======== SOURCE

Skip to content

Zimmerman leads Nats, not with words, but by example

Sep 3, 2015, 6:00 AM EDT

USA Today Sports Images

Ryan Zimmerman is the last guy in the Nationals clubhouse who is going to gather his teammates together and offer an impassioned plea for better play on the field. There isn’t an ounce of cheerleader in the man’s body. Never has been, never will be.

Which doesn’t mean Zimmerman can’t still be a leader of this ballclub. Leaders come in different shapes and sizes and personalities. Some lead with their words. Some lead with the example they set, both on and off the field.

And nobody has set a better example for others in the 10-year history of the Nationals than the guy who was the organization’s first-ever draft pick upon arriving in the District.

Has Zimmerman ever been criticized for lack of hustle? For not putting his team ahead of his own personal benefit? For passing blame onto others? For giving anything less than his best?

His career might be considered by some a disappointment, but that’s a result solely of the injuries he has suffered over the last decade, most notably a right shoulder that hasn’t been 100 percent since maybe 2009 and led to his well-publicized throwing woes at third base.

All those injuries, especially in recent years, have made us forget at times a significant point: Ryan Zimmerman, when healthy, is an awfully good baseball player.

Consider his average career stats over a 162-game season: A .282 batting average, 25 homers, 97 RBI, 91 runs scored, a .348 on-base percentage, .473 slugging percentage and .821 OPS. There are 11 full-time third basemen in the Hall of Fame. Only five had a career OPS higher than Zimmerman. Only three had a higher slugging percentage.

Now, this isn’t to suggest Zimmerman is going to wind up in Cooperstown some day. He won’t play enough games in his career to merit serious consideration, and his defense at third base (once legendary) deteriorated to the point it was a severe black mark on his record. He may prove to be a very good first baseman over the remainder of his career, but his offensive numbers won’t look as impressive on that side of the diamond as they did on the other.

This is only to serve as a reminder just how good a player Zimmerman is when he’s able to play. And boy has he been showing it over the last few weeks.

Wednesday night’s game in St. Louis was merely the culmination of a red-hot streak at the plate for Zimmerman. He launched two homers, including the 200th of his career, which happened to come on the 10th anniversary of his first career hit. He also drove in the winning run with an RBI double to right. In fact, all three of the runs he drove in during this game gave the Nationals the lead.

Over his last 10 games, Zimmerman is hitting .359 with seven homers, 19 RBI and a 1.346 OPS. How good is that? Well, do you remember his torrid stretch in 2012 after receiving a cortisone shot in his ailing shoulder? During his best 10-game stretch that summer, he hit .370 with four homers, 16 RBI and a 1.147 OPS. This stretch has been better.

And boy have the Nationals needed this one, especially Wednesday night. That was yet another game that was slipping from their grasp, but Zimmerman did everything he could to seize control right back.

That’s leadership. When his team needed him most, he stepped up and delivered.

================
======== RAW RECORDS

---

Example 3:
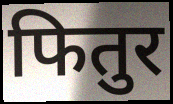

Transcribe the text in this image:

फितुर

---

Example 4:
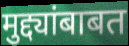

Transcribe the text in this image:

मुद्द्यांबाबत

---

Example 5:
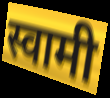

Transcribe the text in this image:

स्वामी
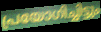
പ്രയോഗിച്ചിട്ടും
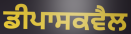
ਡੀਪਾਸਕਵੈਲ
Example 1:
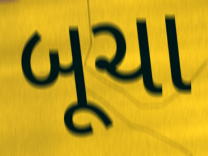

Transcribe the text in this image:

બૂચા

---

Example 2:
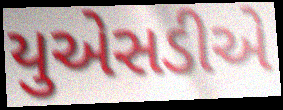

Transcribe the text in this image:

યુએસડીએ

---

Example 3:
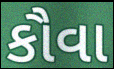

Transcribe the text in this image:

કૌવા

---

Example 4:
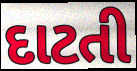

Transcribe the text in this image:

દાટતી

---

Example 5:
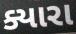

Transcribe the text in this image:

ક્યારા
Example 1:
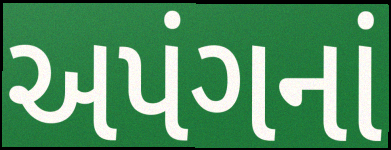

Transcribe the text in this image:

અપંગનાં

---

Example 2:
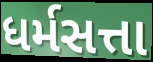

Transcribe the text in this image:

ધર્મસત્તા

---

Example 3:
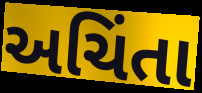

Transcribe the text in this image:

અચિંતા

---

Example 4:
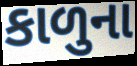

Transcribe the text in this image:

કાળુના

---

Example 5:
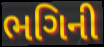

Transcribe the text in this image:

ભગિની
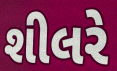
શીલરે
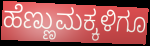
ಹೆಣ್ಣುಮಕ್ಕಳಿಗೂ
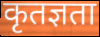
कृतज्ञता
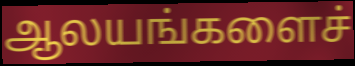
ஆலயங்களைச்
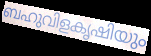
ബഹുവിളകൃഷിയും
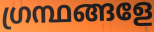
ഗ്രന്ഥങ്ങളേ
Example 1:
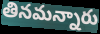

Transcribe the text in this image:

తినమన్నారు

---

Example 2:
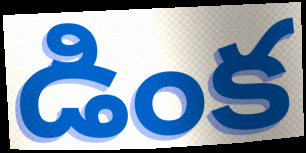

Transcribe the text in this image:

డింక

================
======== RAW RECORDS

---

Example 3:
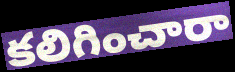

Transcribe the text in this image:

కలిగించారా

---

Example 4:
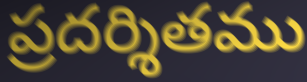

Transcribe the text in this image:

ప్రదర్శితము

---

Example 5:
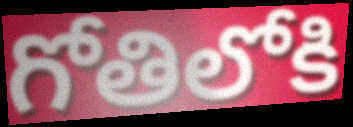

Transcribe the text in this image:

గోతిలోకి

================

_SET PROBLEM A:_
In the Zimmerman article, which career home run did he hit in Wednesday night's game in St. Louis?
_SET PROBLEM B:_
Please print the passage of the Zimmerman article from "Ryan Zimmerman is" to "never will be.".
Rely only on the Zimmerman article.

_OUTPUT A:_
He hit the 200th home run of his career.

_OUTPUT B:_
Ryan Zimmerman is the last guy in the Nationals clubhouse who is going to gather his teammates together and offer an impassioned plea for better play on the field. There isn’t an ounce of cheerleader in the man’s body. Never has been, never will be.